Mogadishu: A car bomb at local government headquarters in Mogadishu killed five people and wounded five, an official said, in an attack claimed by Somali group Al Shabaab.
Al Shabaab has frequently attacked government targets, hotels and restaurants in the capital since being pushed out by African Union peacekeeping forces in 2011 and rebasing in the country's south.
"We are behind the governor HQ attack," Abdiasis Abu Musab, the group's military operations spokesman, said.
On Saturday, another bomb killed three and wounded five in Mogadishu.
A police spokesman said that in Monday's attack a suicide bomber rammed a car packed with explosives into the entrance of the headquarters.
But mayoral spokesman Abdifatah Omar blamed a car parked at the rear of the heavily fortified compound.
"So far we have confirmed five civilians died and five others were injured," he said.
The blast, which other reports suggested may have been detonated remotely, destroyed part of a guardroom.
"We heard a huge bang and then (saw) huge clouds of smoke over us. We are safe," one female worker inside the compound, who identified herself as Nasra, told Reuters.
Meanwhile, a former media officer for Al Shabaab was publicly executed by a government firing squad on Monday for ordering the death of six journalists, court officials said.
Hassan Hanafi, who arranged news conferences for the Al Qaeda-linked group when the militants controlled the capital Mogadishu, admitted during his trial to personally killing one journalist in Somalia.

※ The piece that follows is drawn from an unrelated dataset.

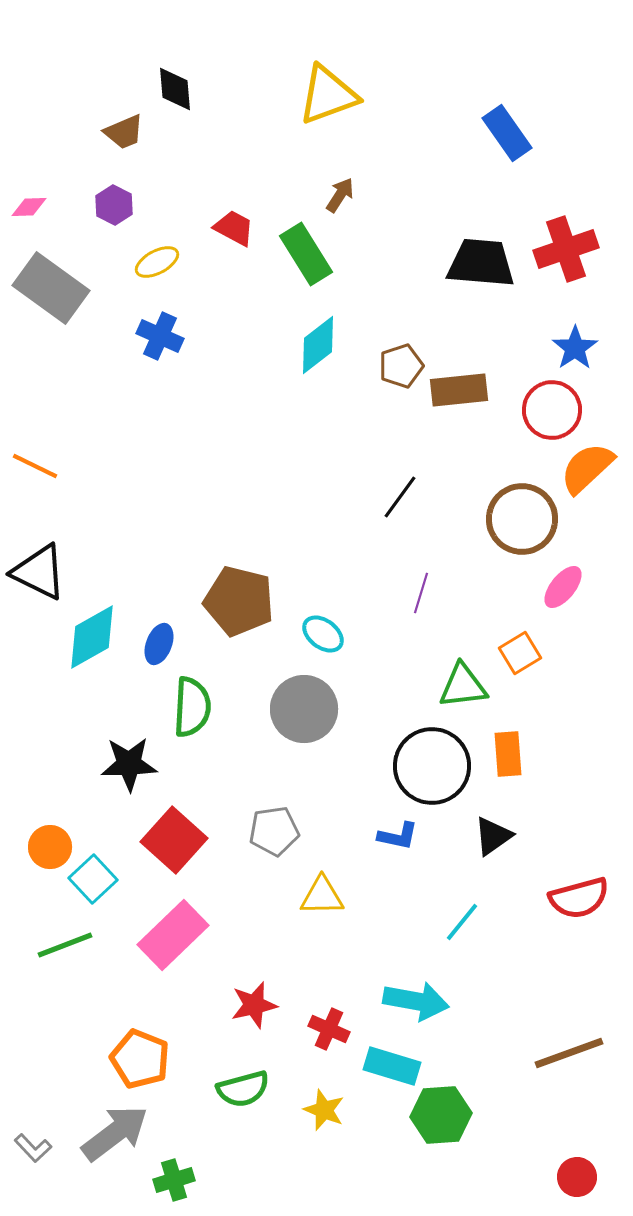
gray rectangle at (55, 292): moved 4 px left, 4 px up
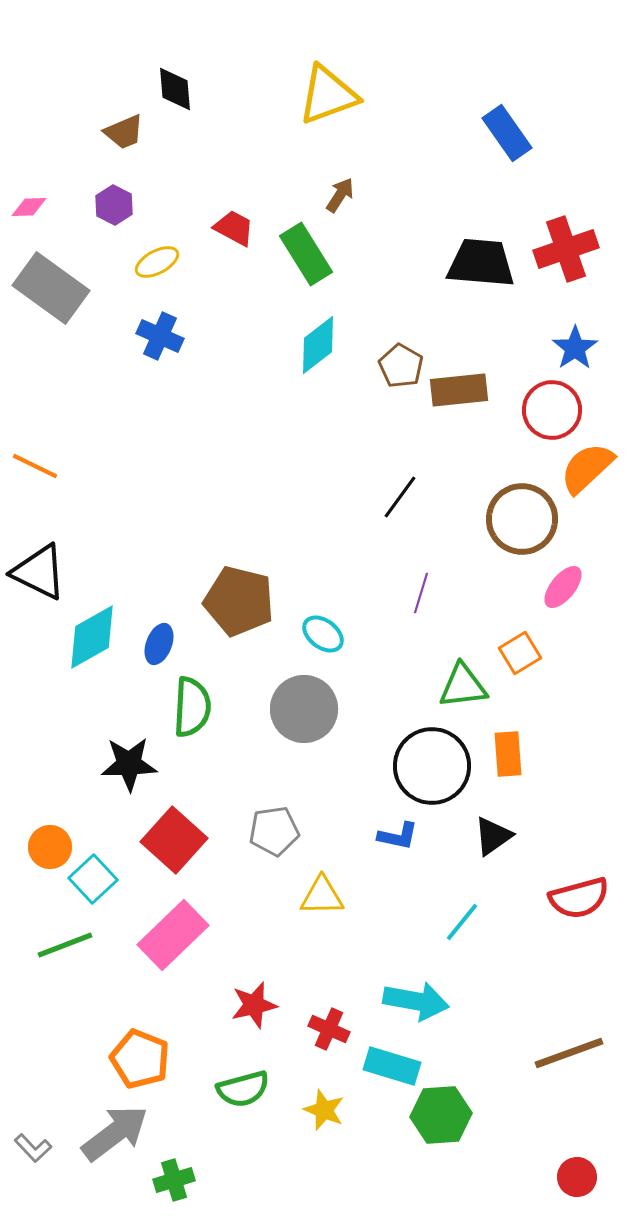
brown pentagon at (401, 366): rotated 24 degrees counterclockwise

"Today, the court fulfils the execution of Hassan Hanafi who had killed journalists," Abdullahi Hassan, deputy judge of the court, told reporters at the scene on Monday.
A masked Hanafi was tied to a pole before government forces opened fire at an execution field at a police training camp, according to witnesses.
Since 1992 a total of 59 journalists have been killed in Somalia, according to industry body, the Committee to Protect Journalists.
Hanafi, 30, admitted joining Al Shabaab in 2008 when he worked as a journalist for a local broadcaster. He was arrested in neighbouring Kenya last year and returned to Somalia for trial.
A few days ago, a military court executed two men accused of killing a female reporter employed by the state radio, court officials said.